::: TEXTE RETENU :::

François Moses a navigué sur le fleuve St‐Laurent et dans le Golfe, mais aussi sur l’océan Atlantique et dans l’Arctique canadien. Sa passion le nourrit. Assez pour être bénévole lors d’événements mythiques comme la Transat Québec Saint-Malo ou encore pour le Vendée Globe, qui est encore jusqu’à maintenant la plus grande course à la voile autour du monde, en solitaire, sans escale et sans assistance.

Depuis sa création en 1989, sur les 10 courses de ce que le grand public nomme aujourd’hui l’Everest des mers, seulement 100 skippers différents ont réussi à terminer au moins une fois l’aventure de 45 000 kilomètres (24 300 milles marins).

« C’est incroyable ce que ces hommes et ces femmes accomplissent », résume avec enthousiasme celui qui suit la compétition assidument depuis 1996. Lors de la dernière épreuve, il a pu prêter main-forte pour différentes tâches journalières pendant une douzaine d’heures par jour.

« J’aime être dans cet environnement-là. Avec le départ de la course, il y a une effervescence. J’ai pu échanger avec quelques skippers. Moi, ça me nourrit beaucoup, ça me passionne. Tu n’es pas seulement un visiteur, tu en fais partie. Je veux le vivre. Je veux être là. »

::: DONNÉES FOURNIES :::

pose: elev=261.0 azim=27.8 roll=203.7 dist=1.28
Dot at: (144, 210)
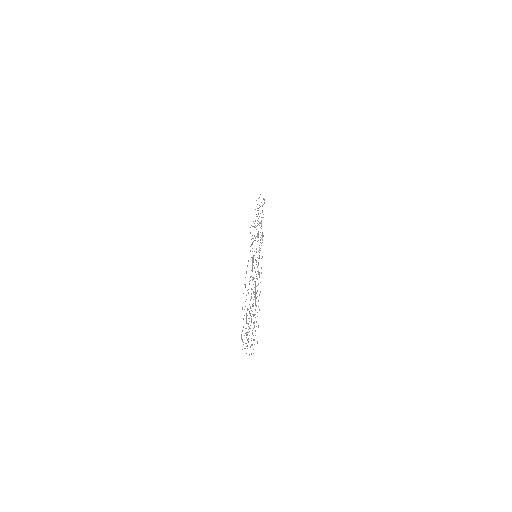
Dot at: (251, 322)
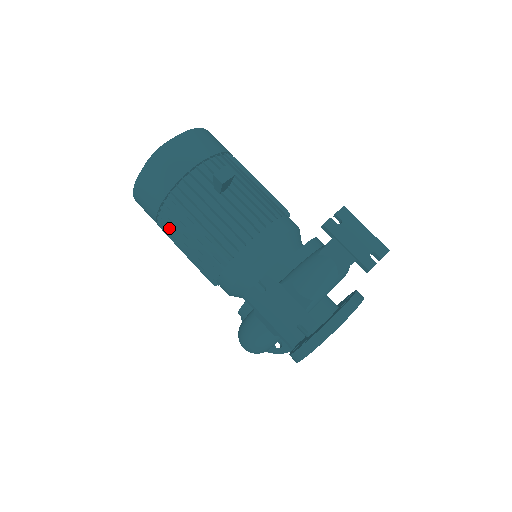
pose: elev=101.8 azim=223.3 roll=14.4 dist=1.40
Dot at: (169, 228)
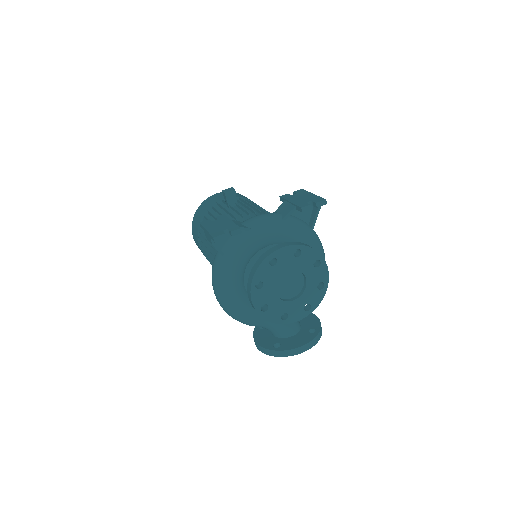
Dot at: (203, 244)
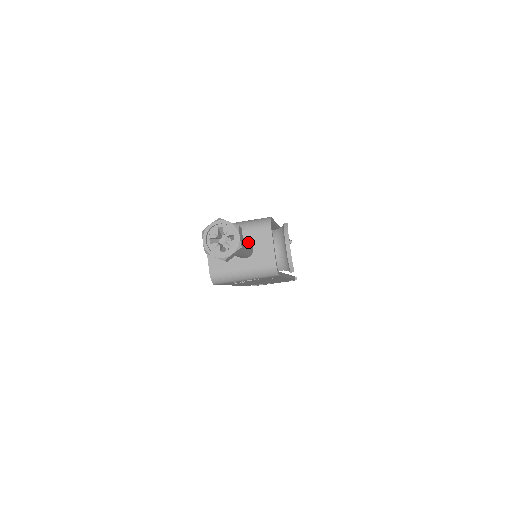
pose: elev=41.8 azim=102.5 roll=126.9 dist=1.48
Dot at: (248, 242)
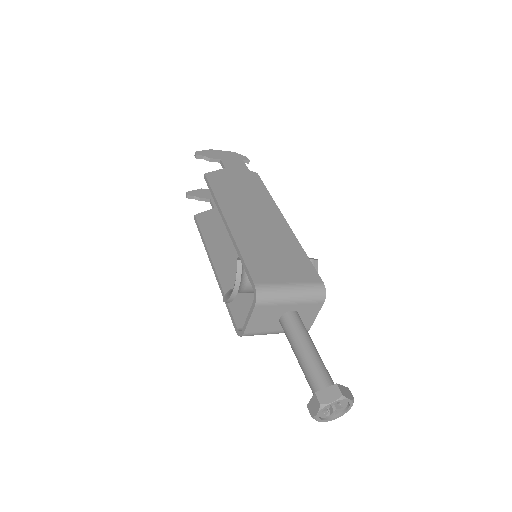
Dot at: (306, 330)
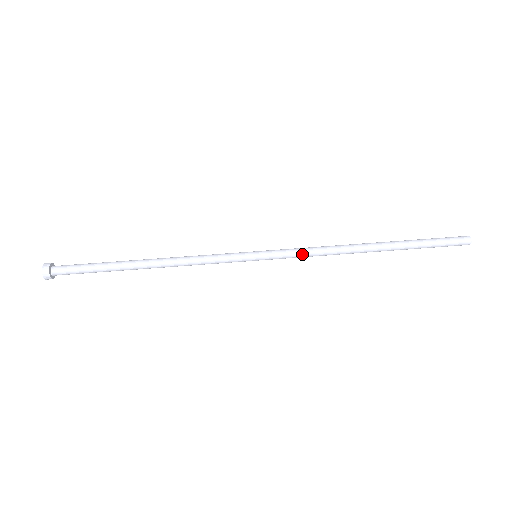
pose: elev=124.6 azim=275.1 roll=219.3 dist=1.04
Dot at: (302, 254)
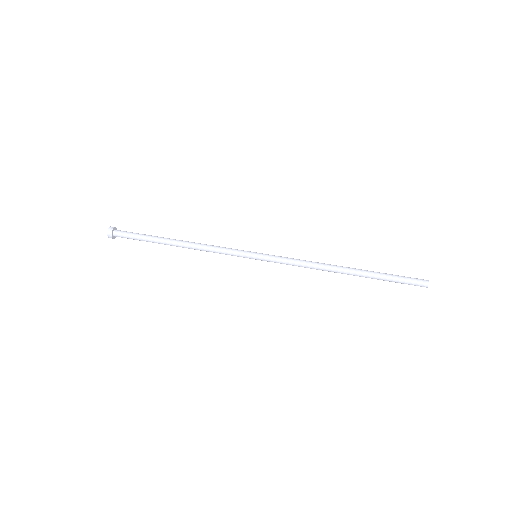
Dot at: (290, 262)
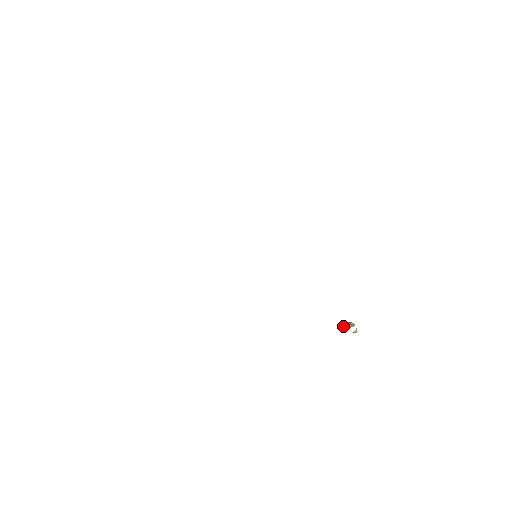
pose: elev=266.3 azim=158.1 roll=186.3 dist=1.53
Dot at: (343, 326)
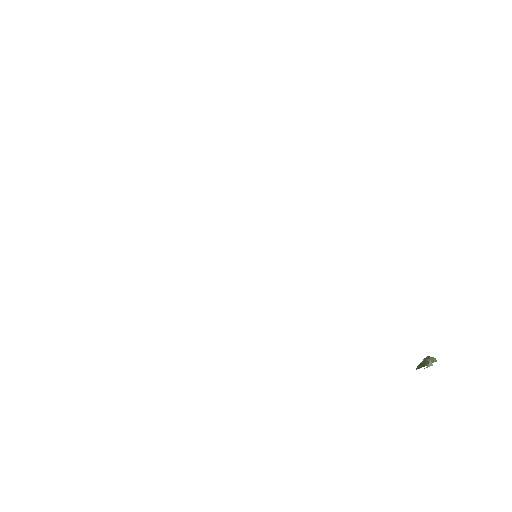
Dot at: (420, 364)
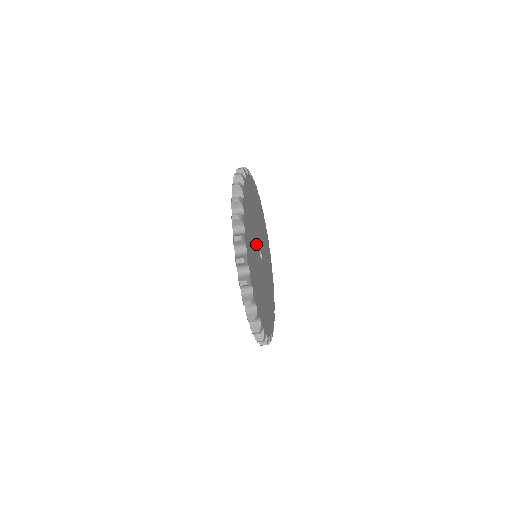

:::

CONSIGNE: Modifie le passage du texte sur le Vendée Globe compris entre « Depuis sa création » et « d’heures par jour. », bornes incluses, en remplaçant « enthousiasme » par « ferveur ». Donne le passage ainsi modifié.

RÉPONSE:
Depuis sa création en 1989, sur les 10 courses de ce que le grand public nomme aujourd’hui l’Everest des mers, seulement 100 skippers différents ont réussi à terminer au moins une fois l’aventure de 45 000 kilomètres (24 300 milles marins).

« C’est incroyable ce que ces hommes et ces femmes accomplissent », résume avec ferveur celui qui suit la compétition assidument depuis 1996. Lors de la dernière épreuve, il a pu prêter main-forte pour différentes tâches journalières pendant une douzaine d’heures par jour.